▶ YOUR GOAL
Copy out the following lines unchanged, for every one of the records.
------------------------
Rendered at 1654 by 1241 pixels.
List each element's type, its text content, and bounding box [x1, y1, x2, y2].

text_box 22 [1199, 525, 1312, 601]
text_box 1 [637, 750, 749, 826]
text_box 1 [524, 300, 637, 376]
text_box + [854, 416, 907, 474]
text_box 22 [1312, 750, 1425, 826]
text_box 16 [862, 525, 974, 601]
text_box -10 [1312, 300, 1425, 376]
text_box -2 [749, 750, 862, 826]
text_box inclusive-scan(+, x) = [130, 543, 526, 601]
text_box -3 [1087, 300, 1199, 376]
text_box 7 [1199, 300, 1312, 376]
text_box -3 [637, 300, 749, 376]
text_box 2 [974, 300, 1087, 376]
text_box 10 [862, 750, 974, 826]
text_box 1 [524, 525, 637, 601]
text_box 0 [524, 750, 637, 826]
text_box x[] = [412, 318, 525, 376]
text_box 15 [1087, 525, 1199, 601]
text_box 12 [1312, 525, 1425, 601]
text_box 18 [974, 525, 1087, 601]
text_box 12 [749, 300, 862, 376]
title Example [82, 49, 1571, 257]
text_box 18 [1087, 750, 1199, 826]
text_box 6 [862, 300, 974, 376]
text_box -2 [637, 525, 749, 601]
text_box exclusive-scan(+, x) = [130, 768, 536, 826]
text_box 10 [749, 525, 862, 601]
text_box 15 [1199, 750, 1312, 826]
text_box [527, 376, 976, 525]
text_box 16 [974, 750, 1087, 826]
------------------------
▶ OUTPUT BELOW
Rendered at 1654 by 1241 pixels.
List each element's type, its text content, and bounding box [x1, y1, x2, y2].

text_box 22 [1199, 525, 1312, 601]
text_box 1 [637, 750, 749, 826]
text_box 1 [524, 300, 637, 376]
text_box + [854, 416, 907, 474]
text_box 22 [1312, 750, 1425, 826]
text_box 16 [862, 525, 974, 601]
text_box -10 [1312, 300, 1425, 376]
text_box -2 [749, 750, 862, 826]
text_box inclusive-scan(+, x) = [130, 543, 526, 601]
text_box -3 [1087, 300, 1199, 376]
text_box 7 [1199, 300, 1312, 376]
text_box -3 [637, 300, 749, 376]
text_box 2 [974, 300, 1087, 376]
text_box 10 [862, 750, 974, 826]
text_box 1 [524, 525, 637, 601]
text_box 0 [524, 750, 637, 826]
text_box x[] = [412, 318, 525, 376]
text_box 15 [1087, 525, 1199, 601]
text_box 12 [1312, 525, 1425, 601]
text_box 18 [974, 525, 1087, 601]
text_box 12 [749, 300, 862, 376]
title Example [82, 49, 1571, 257]
text_box 18 [1087, 750, 1199, 826]
text_box 6 [862, 300, 974, 376]
text_box -2 [637, 525, 749, 601]
text_box exclusive-scan(+, x) = [130, 768, 536, 826]
text_box 10 [749, 525, 862, 601]
text_box 15 [1199, 750, 1312, 826]
text_box [527, 376, 976, 525]
text_box 16 [974, 750, 1087, 826]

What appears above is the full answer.